[Tutor] Two dimensional lists

[Cameron Simpson]

On 02Nov2020 18:36, Phil <phillor9 at gmail.com> wrote:
>On 2/11/20 5:22 pm, Cameron Simpson wrote:
>I've explicitly laid out a list of lists.
>
>Thank you again Cameron.

You said you had some C++ code, so I'm going to provide some C code 
below to show some mechanism in a form I hope you're already familiar 
with.

>I left a pair of square brackets off my previous reply. It's been a 
>long day and this is what I meant in my reply:
>
>>>> b = [[5],[5]]

This implements a 2x1 list of lists and assigns a reference to it to 
"b".

>>>> b[3][2] = 9
>Traceback (most recent call last):
>  File "<stdin>", line 1, in <module>
>IndexError: list index out of range

Thus the index errors: you have a 2x1 data structure, not a 5x5 data 
structure.

>I know there's still a problem there, I'll look into it tomorrow.

I think you're still conflating declarations and assignments. In C one 
might write:

    int aa[5][5];

That _declares_ a 5x5 array of ints and implicitly fills it with zeroes.

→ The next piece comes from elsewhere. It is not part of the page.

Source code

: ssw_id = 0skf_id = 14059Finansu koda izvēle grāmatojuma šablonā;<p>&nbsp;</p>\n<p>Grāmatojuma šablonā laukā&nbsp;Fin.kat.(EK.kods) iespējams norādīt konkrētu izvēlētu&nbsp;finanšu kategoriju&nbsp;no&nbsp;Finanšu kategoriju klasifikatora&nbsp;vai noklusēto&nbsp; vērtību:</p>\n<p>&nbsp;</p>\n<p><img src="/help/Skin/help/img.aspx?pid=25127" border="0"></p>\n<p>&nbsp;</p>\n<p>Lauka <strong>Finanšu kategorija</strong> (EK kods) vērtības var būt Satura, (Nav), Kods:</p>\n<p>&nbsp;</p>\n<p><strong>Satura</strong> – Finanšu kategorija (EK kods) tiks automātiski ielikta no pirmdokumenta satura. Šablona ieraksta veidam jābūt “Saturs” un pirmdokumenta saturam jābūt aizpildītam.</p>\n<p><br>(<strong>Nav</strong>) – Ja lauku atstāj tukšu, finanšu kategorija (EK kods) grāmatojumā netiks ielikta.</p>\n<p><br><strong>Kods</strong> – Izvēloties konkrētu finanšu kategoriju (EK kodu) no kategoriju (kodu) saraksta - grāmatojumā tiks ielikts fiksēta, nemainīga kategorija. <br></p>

In Python you don't declare variables. A variable is just a reference to 
an object (a list is an object, so is an int). They are not pointers, 
but if you think of them as pointers it will be useful for your mental 
model.

So, here's your b= _assignment_:

    b = [5], [5]

which is a 2-tuple if 1-lists. This is _similar_ to this piece of C:

    int l1[1] = { 5 };
    int l2[1] = { 5 };
    int *b[2] = { l1, l2 };

It is not a perfect metaphor, because lists are resizeable, so a closer 
analogy might be this:

    int *l1 = malloc(1 * sizeof(int));
    l1[0] = 5;
    int *l2 = malloc(1 * sizeof(int));
    l2[0] = 5;
    int *b[2] = { l1, l2 };

So malloc() a resizable piece of memory holding 1 int and keep a pointer 
to it in l1. Repeat for l2. Then allocate a fixed size 2-element array 
of int* to point at l1 and l2.

Now, that is for:

    b = [5], [5]

which is equivalent to:

    b = ( [5], [5] )

i.e. that makes "b" refer to a 2-tuple. With your missing square 
brackets:

    b = [ [5], [5] ]

you're making a 2-list instead of a 2-tuple: the real different is that 
a list can be mmodified. So this is like this C code:

    int *l1 = malloc(1 * sizeof(int));
    l1[0] = 5;
    int *l2 = malloc(1 * sizeof(int));
    l2[0] = 5;
    int **b = malloc(2 * sizeof(int*));
    b[0] = l1;
    b[1] = l2;

So "b" now points at a resizable piece of memory holding 2 pointers 
instead of a fixed size piece of memory.

Cheers,
Cameron Simpson <cs at cskk.id.au>